## [INFORMATION]
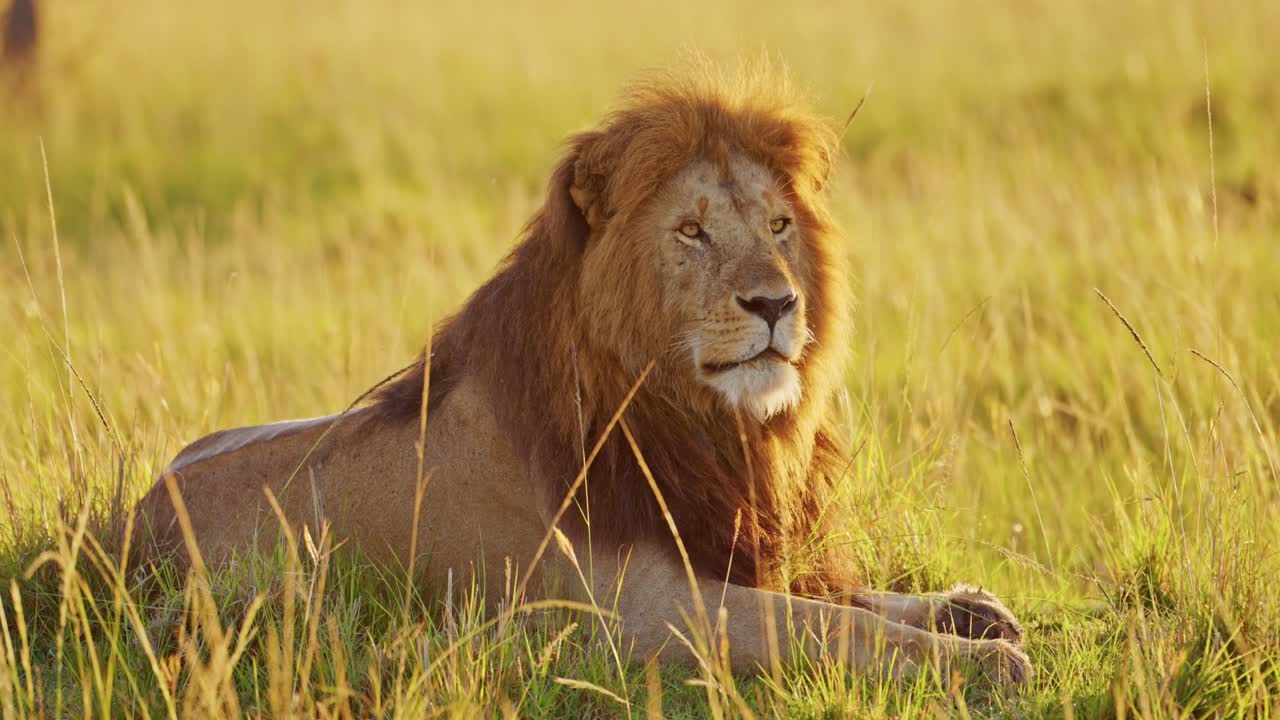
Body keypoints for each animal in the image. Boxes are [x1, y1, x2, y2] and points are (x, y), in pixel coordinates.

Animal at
==
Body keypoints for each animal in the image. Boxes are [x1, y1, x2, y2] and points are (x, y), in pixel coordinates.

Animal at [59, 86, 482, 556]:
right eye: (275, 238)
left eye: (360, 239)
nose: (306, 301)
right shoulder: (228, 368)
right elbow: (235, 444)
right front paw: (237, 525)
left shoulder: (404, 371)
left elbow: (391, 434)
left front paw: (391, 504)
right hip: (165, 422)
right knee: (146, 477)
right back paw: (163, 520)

## [WORK REQUIRED]
Please count the lines above that contain the string "left" and reply with the number alone.

## [FINISHED EXERCISE]
4